A particularly original contribution of this study is the specialty-specific heterogeneity in priority profiles. Western medicine and dentistry show a stronger technology orientation and a greater intolerance for technical flaws that disrupt fast-paced workflows, whereas Chinese medicine clinics are more sensitive to resource investment and implementation burden. This can be understood as an issue of product–workflow fit: many commercial smart healthcare solutions are designed around documentation structures and clinical processes typical of Western medicine, and other specialties may face fewer mature, well-aligned options. When workflow fit is weak, clinicians may not perceive sufficient performance gains to justify switching costs, and thus, cost and organizational burden become more salient barriers [
50,
51]. These findings imply the need for differentiated strategies. Vendors should develop modular and specialty-adaptive systems (e.g., configurable documentation, specialty-specific templates, flexible pricing, and phased adoption packages). Policymakers may also consider specialty-sensitive incentives—such as targeted subsidies or shared-service platforms—to avoid within-island disparities, where only certain specialties can practically adopt and benefit from digital transformation.

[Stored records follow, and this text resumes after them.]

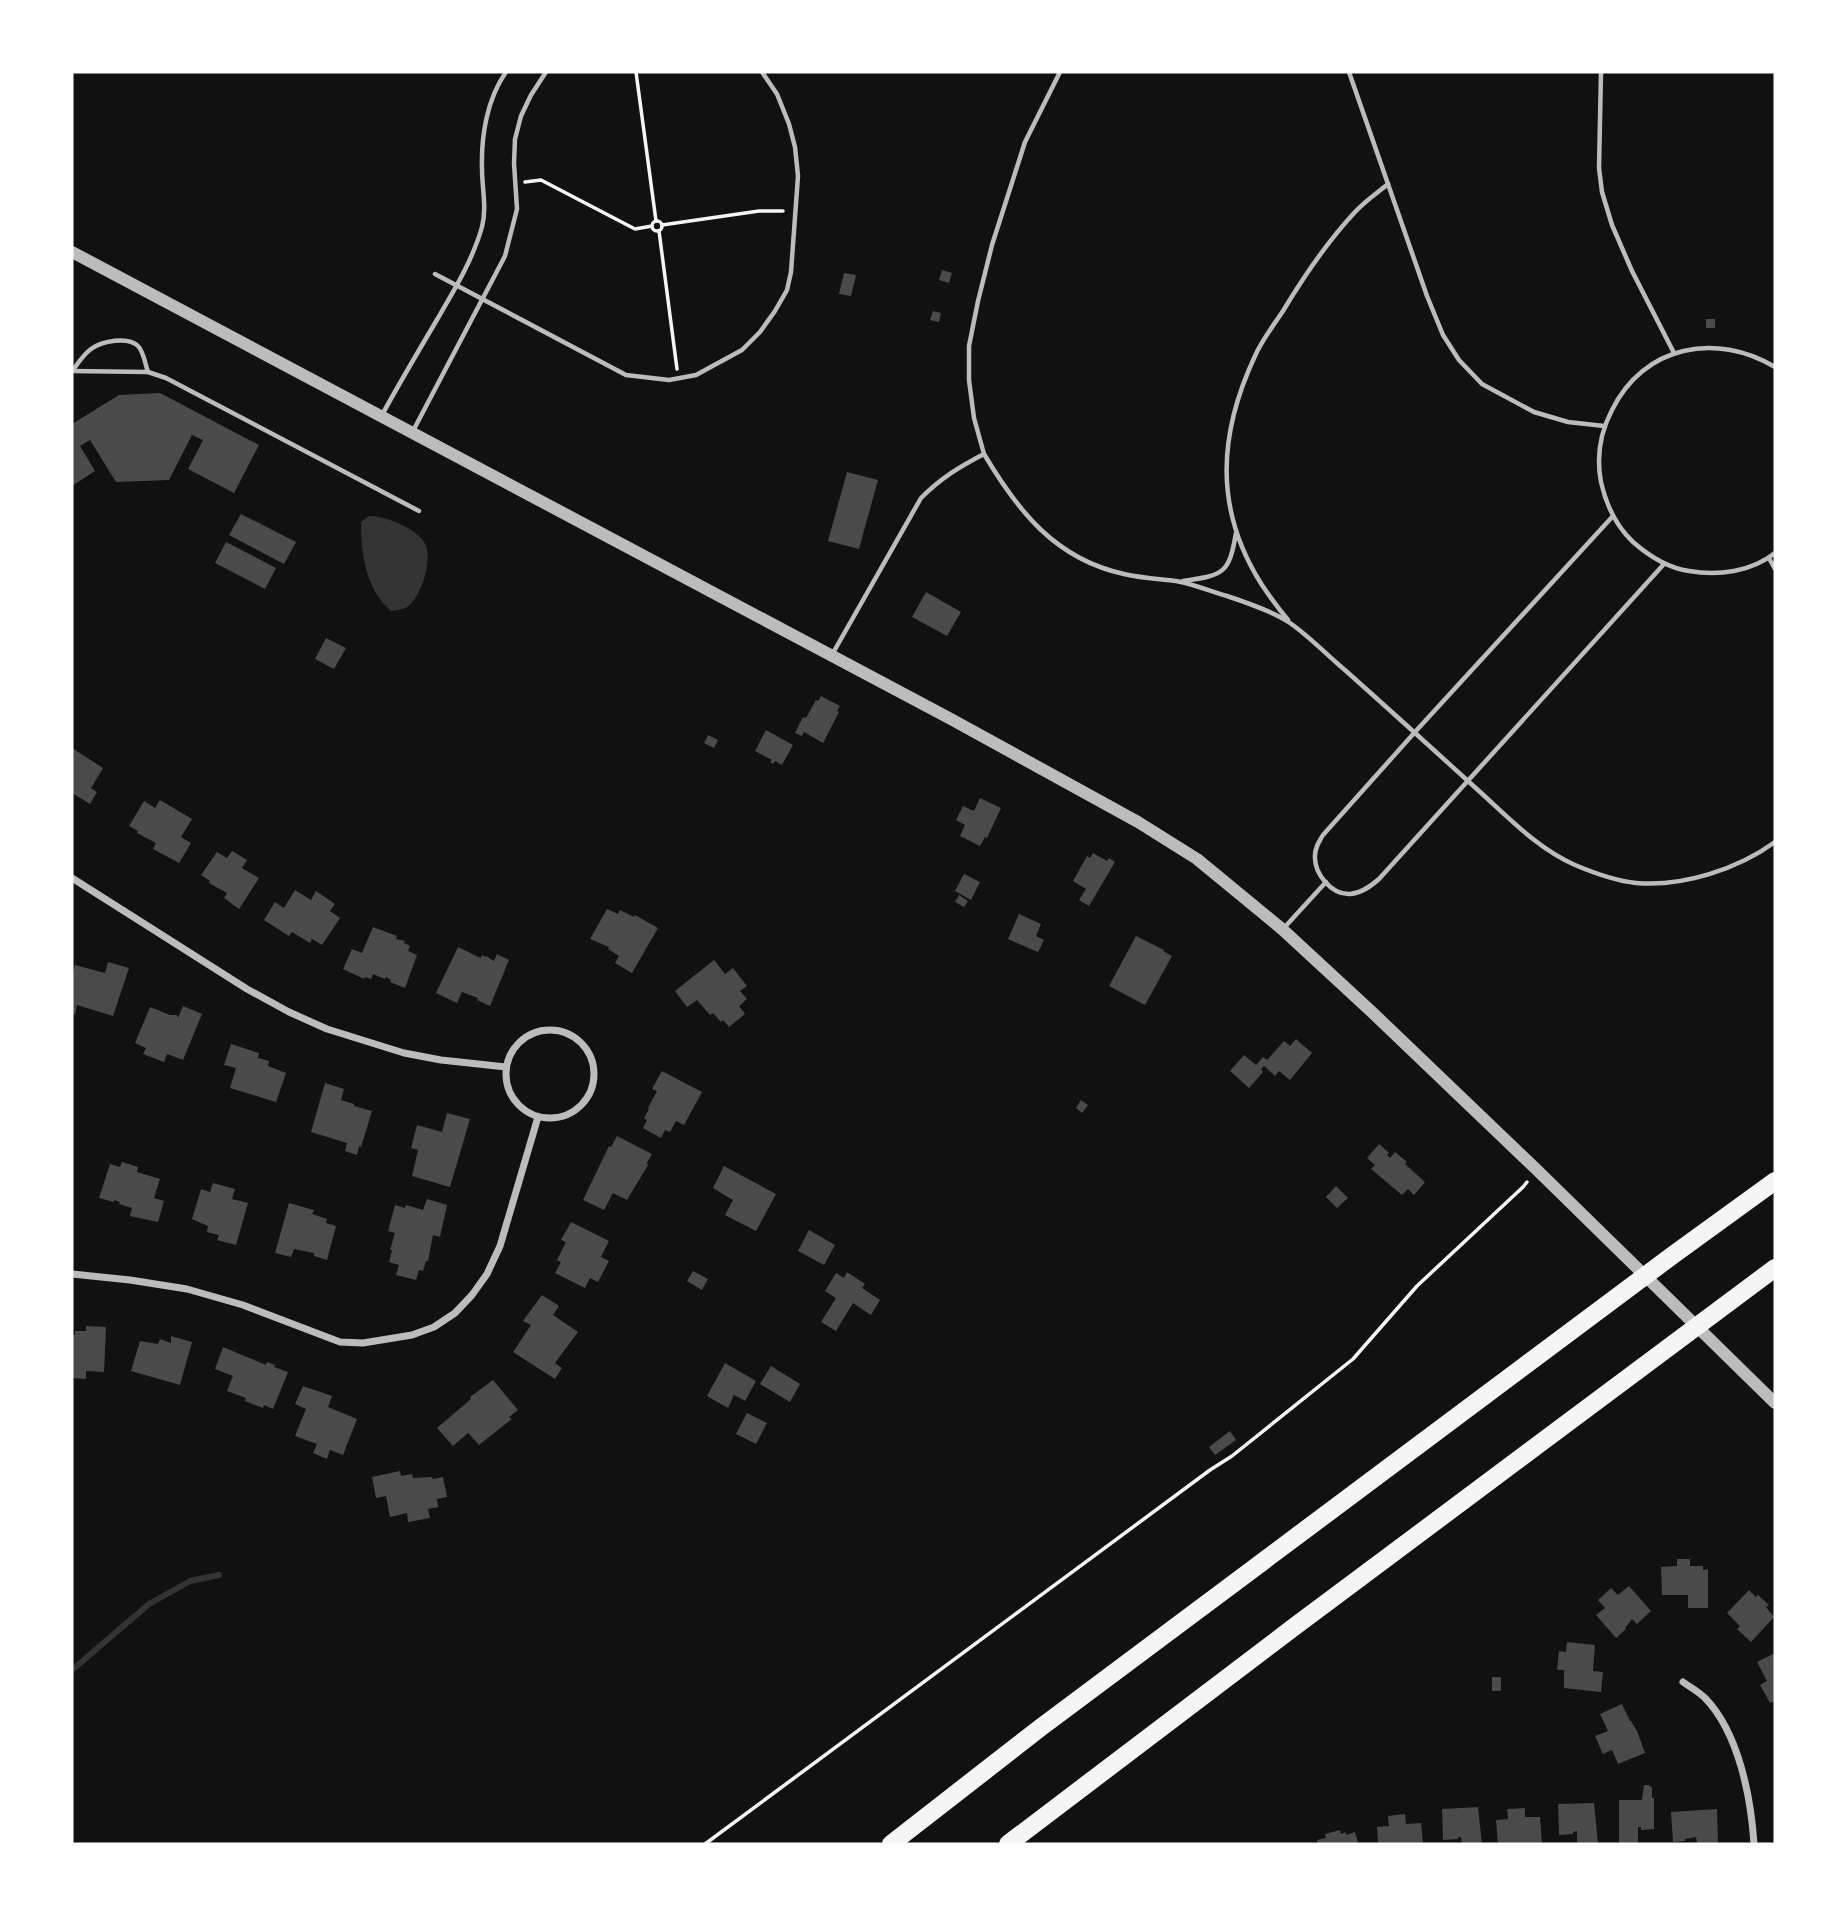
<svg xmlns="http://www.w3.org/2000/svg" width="1847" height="1916" font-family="'Work Sans',sans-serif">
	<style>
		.water { fill: #333 }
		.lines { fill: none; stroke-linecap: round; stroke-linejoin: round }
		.stream { stroke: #333; stroke-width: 6 }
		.building { fill: #4a4a4a }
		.path { stroke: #f5f5f5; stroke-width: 3.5 }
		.service { stroke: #bcbcbc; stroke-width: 4.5 }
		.minor { stroke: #bcbcbc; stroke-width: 7 }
		.tertiary { stroke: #bcbcbc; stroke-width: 12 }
		.motorway { stroke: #f5f5f5; stroke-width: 18 }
	</style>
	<rect width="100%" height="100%" fill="#111"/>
	<path class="water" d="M369,516C386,516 420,529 426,546C432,562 421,598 407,607C402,610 396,610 391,611C365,588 361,554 361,522Z"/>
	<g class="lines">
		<polyline class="stream" points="72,1670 149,1604 190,1581 219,1575"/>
	</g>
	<g class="building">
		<polygon points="942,270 952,273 949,283 939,280"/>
		<polygon points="844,273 856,275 851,296 839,294"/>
		<polygon points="933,311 941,313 939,322 930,320"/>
		<rect x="1706" y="319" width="9" height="9"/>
		<polygon points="160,393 259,445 234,493 188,469 203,440 192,435 169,480 116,482 90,440 80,446 95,471 72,486 72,424 119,395"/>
		<polygon points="847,472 878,480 859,549 828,541"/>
		<polygon points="241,514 296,542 284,564 229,535"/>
		<polygon points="226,542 276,568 265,589 215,563"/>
		<polygon points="926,592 961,612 947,636 912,617"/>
		<polygon points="326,638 346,648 334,669 315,659"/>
		<polygon points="821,696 840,706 837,711 839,712 823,743 804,732 802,736 795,733 803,717 806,718 816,700 818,701"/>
		<polygon points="766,730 793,745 782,765 775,761 773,764 770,762 772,760 755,751"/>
		<polygon points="708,735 718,740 714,748 704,743"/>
		<polygon points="72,748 103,768 91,788 97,792 90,804 72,793"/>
		<polygon points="980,798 1001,808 987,838 985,837 980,846 960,836 965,825 956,820 963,806 974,811"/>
		<polygon points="160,800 192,819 181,837 191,843 179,863 153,849 156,843 137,833 138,831 129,826 144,801 155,808"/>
		<polygon points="232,851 247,860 242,868 259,878 239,909 224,898 227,893 209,883 210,881 201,875 217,852 227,858"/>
		<polygon points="1093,853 1107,861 1109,858 1115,862 1089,906 1079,900 1086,889 1073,881 1087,856 1090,858"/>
		<polygon points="964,874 980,882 971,900 955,891"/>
		<polygon points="295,890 311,900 316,891 335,904 330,911 340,918 322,945 312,939 310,943 292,932 289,936 264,920 275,902 284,908"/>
		<polygon points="959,895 968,901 964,907 955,902"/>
		<polygon points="607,909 618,914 620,910 634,917 635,915 658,928 632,973 615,963 619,956 608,949 609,947 590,939"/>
		<polygon points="1019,914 1041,924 1036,936 1044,940 1038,952 1008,939"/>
		<polygon points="373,927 397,936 396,939 405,941 404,943 410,946 408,951 417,955 405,988 390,982 391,980 386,977 385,979 373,974 371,979 365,977 364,979 343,969 352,949 362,953"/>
		<polygon points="1136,936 1164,950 1163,951 1172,956 1145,1005 1109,986"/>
		<polygon points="458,947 481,958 482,955 486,957 486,956 494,961 497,954 509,960 490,1006 477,1000 478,998 462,992 457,1003 436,993"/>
		<polygon points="714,960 725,974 733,968 747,986 740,991 747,999 739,1006 745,1014 729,1027 723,1020 721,1022 713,1013 710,1015 697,1000 687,1007 675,991"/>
		<polygon points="108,962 129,968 113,1016 77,1005 75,1015 72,1014 72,974 75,965 105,973"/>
		<polygon points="183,1006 202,1014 183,1060 167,1054 164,1062 143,1054 146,1048 135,1043 150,1007 170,1015 177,1015 178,1018"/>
		<polygon points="1296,1039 1312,1053 1290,1080 1279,1071 1275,1076 1264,1066 1261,1069 1263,1072 1249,1088 1230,1071 1244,1055 1256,1065 1263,1057 1267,1060 1284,1041 1290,1046"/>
		<polygon points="231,1044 259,1053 258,1058 269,1061 268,1066 286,1073 276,1102 230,1088 236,1068 224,1065"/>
		<polygon points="662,1071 702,1092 684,1125 676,1121 670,1132 665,1130 661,1138 643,1128 647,1120 644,1118 649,1109 648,1108 657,1091 652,1089"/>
		<polygon points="325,1083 344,1089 341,1100 354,1104 354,1106 372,1111 361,1147 359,1146 357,1155 345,1151 347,1143 311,1132"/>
		<polygon points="1081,1100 1088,1105 1082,1113 1076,1108"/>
		<polygon points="447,1113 470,1119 450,1187 412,1176 418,1150 411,1148 417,1125 442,1132"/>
		<polygon points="617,1136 652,1154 647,1163 648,1165 627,1200 613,1193 604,1210 583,1200 609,1146 611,1147"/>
		<polygon points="1379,1144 1389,1153 1387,1155 1390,1158 1395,1152 1407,1162 1405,1164 1425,1182 1414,1195 1408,1189 1402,1195 1371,1169 1375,1165 1367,1158"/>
		<polygon points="122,1162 138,1167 137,1172 160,1179 154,1198 164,1201 158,1222 130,1216 132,1208 119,1204 120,1202 114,1200 114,1202 99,1198 110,1164 120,1167"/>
		<polygon points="724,1166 776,1194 756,1231 725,1215 733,1200 713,1188"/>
		<polygon points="213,1183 235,1189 232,1199 248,1203 236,1245 217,1240 219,1235 207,1232 208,1226 192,1219 201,1189 210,1192"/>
		<polygon points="1336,1186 1348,1198 1337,1208 1326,1197"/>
		<polygon points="427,1199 447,1205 440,1237 433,1235 428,1261 426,1261 423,1271 419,1270 416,1280 396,1275 399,1265 389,1262 392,1250 390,1250 395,1233 388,1231 395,1205 405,1208 406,1205 423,1210"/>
		<polygon points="289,1203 314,1210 312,1214 327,1219 326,1223 336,1226 327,1260 314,1256 314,1253 294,1249 291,1257 275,1253"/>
		<polygon points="571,1222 609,1241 601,1257 609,1261 598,1282 590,1278 585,1288 555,1273 561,1262 557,1260 566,1242 561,1240"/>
		<polygon points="809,1230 835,1245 824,1265 798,1251"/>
		<polygon points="693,1271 708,1279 702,1290 687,1281"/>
		<polygon points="847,1272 865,1284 862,1288 880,1300 871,1315 853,1303 836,1331 821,1322 836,1298 825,1291 836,1273 844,1278"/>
		<polygon points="542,1295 559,1306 553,1315 578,1332 555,1363 562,1368 555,1379 513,1352 531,1325 523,1321"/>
		<polygon points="86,1326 106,1327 104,1372 86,1371 86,1379 72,1378 72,1335 75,1335 75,1331 86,1331"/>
		<polygon points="171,1336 192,1342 180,1385 131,1371 140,1341 158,1344 160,1339 171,1343"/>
		<polygon points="223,1347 266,1365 267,1362 275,1365 274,1367 288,1372 273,1409 264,1405 263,1408 245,1401 246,1398 227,1391 233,1376 215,1369"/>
		<polygon points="725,1363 756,1381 745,1401 734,1395 728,1408 707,1396"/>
		<polygon points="771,1366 800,1384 790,1402 760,1384"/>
		<polygon points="493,1380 518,1410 509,1417 512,1419 479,1445 468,1433 453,1446 437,1428 471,1399 470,1397"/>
		<polygon points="303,1386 332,1396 328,1407 357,1419 343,1455 330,1450 327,1459 313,1453 317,1444 295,1436 306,1409 295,1404"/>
		<polygon points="747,1413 767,1423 756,1444 736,1434"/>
		<polygon points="1230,1431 1236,1440 1215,1455 1209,1447"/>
		<polygon points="400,1471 401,1476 412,1474 413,1478 432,1477 433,1479 443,1477 447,1497 437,1499 438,1507 428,1509 430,1518 408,1522 407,1513 390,1517 386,1496 376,1498 372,1477"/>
		<polygon points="1677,1559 1690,1559 1690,1566 1703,1566 1703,1570 1708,1569 1708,1608 1688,1608 1688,1595 1662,1595 1661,1567 1677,1566"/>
		<polygon points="1629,1586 1651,1611 1637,1624 1632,1619 1625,1628 1626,1629 1616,1638 1596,1615 1605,1608 1598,1600 1611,1588 1618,1595"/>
		<polygon points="1749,1590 1756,1597 1758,1595 1769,1605 1766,1607 1774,1617 1751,1642 1737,1629 1740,1626 1727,1613"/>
		<polygon points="1567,1642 1595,1645 1593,1671 1603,1672 1601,1692 1564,1688 1564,1670 1557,1670 1559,1651 1566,1652"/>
		<polygon points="1775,1653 1775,1701 1770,1703 1760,1685 1767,1681 1757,1662"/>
		<rect x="1492" y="1677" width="9" height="14"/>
		<polygon points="1622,1704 1630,1721 1631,1721 1637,1731 1645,1753 1618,1764 1612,1750 1603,1754 1595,1736 1608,1731 1600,1714"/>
		<polygon points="1644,1785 1649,1785 1652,1788 1652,1798 1654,1798 1654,1829 1641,1830 1641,1827 1638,1827 1638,1844 1619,1844 1619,1800 1642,1800"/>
		<polygon points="1594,1803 1598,1844 1577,1844 1577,1831 1573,1832 1573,1834 1559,1835 1558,1804"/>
		<polygon points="1478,1807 1482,1844 1462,1844 1461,1837 1458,1837 1458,1839 1443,1840 1442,1809"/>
		<polygon points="1525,1808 1525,1817 1540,1817 1542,1844 1498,1844 1496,1820 1508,1819 1507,1809"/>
		<polygon points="1717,1809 1718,1843 1697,1844 1696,1837 1685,1839 1685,1841 1673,1842 1671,1812"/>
		<polygon points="1405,1814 1406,1824 1421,1823 1423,1844 1378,1844 1377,1827 1389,1826 1388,1816"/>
		<polygon points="1340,1830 1341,1834 1346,1832 1346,1835 1355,1832 1358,1843 1318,1844 1317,1840 1326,1838 1325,1834"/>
	</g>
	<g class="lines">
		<g class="path">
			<polyline points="636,72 656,221"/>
			<polyline points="525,182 541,180 635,229 652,226"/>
			<circle cx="657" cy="226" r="5"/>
			<polyline points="662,225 759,211 783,211"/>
			<polyline points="659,231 677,369"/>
			<polyline points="705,1844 1210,1470 1232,1456 1353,1359 1417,1286 1523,1187 1527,1182"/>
		</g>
		<g class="service">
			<polyline points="1349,72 1427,296 1443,335 1459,360 1482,384 1534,412 1568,422 1604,426"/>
			<polyline points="1601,72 1599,168 1602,192 1612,225 1632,271 1674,353"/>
			<polyline points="435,274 626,375 669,380 696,375 742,350 760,332 775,311 787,290 791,272 798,176 795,147 789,124 777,94 762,72"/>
			<path d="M1775,367C1716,332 1644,345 1612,410C1600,433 1596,456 1601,482C1606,504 1616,526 1633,542C1649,556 1668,568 1689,571C1718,576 1751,572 1775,553"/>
			<path d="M73,370C78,363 84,354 91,349C102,341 128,336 138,346C144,352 145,364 148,372"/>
			<polyline points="72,371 148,372 166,378 419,511"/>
			<path d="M382,415C400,382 419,350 438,318C455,289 473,259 482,227C487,208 482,188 482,169C481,136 487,99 506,72"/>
			<polyline points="413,431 505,256 517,209 514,163 515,139 521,116 531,95 546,72"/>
			<path d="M984,454C1018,511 1055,559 1124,574C1141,578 1159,579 1176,581C1193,584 1210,591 1227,596C1245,602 1275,612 1290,623C1310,637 1327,655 1346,671C1391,711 1435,751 1479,791C1509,818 1538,849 1575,865C1594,873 1616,881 1636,883C1683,887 1738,869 1775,842"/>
			<path d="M1613,516L1415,732L1323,835C1319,842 1315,847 1315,856C1314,873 1331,895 1350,894C1362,893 1371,886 1379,879L1664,564"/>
			<polyline points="1769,558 1775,569"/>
			<path d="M1183,581C1224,575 1229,574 1236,533"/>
			<path d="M1288,620C1279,609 1270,597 1262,585C1214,510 1218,435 1255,356C1262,340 1273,326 1283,311C1304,276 1328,241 1355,212C1365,201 1377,193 1388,184"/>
			<path d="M833,653L921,498C941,478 959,467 984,454L974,418L969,380V346L978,301L992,245L1025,142L1060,72"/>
			<polyline points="1283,929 1326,882"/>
		</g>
		<g class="minor">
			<polyline points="72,878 247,989 289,1012 327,1029 404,1053 441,1060 506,1067"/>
			<circle cx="550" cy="1074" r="44"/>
			<polyline points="72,1274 130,1280 187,1289 243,1305 340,1342 363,1343 412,1335 434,1327 455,1313 472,1295 487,1274 500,1246 538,1117"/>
			<path d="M1683,1682C1690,1687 1699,1692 1705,1698C1739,1733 1751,1798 1754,1844"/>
		</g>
		<polyline class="tertiary" points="72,252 949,718 1138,822 1197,859 1282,929 1374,1014 1536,1169 1775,1403"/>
		<g class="motorway">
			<polyline points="891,1844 1040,1728 1673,1255 1775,1181"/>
			<polyline points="1008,1844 1294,1627 1775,1268"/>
		</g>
	</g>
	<rect width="1847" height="1916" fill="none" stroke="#ffffff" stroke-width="147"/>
</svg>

From a theoretical standpoint, the results clarify boundary conditions for adoption frameworks in remote-island micro-provider contexts. TOE-based studies in healthcare often highlight organizational readiness and environmental support, while user-level models (e.g., UTAUT) emphasize performance expectancy, effort expectancy, and facilitating conditions [
54]. Our findings suggest that, in small primary care clinics under geographic and resource constraints, system quality and data assurance may function as threshold conditions that shape whether other considerations (e.g., cost, policy incentives) can meaningfully influence adoption decisions. Moreover, the observed specialty differences indicate that adoption determinants should incorporate workflow contingencies more explicitly, as the same constructs can carry different operational meanings across specialties within the same constrained geography.
Finally, this study should be interpreted with appropriate caution. Although the sample size reflects the practical constraints of recruiting physicians in remote-island settings, and some subgroup sizes are small, the identified patterns provide informative evidence and generate testable propositions for larger comparative studies across islands and urban settings.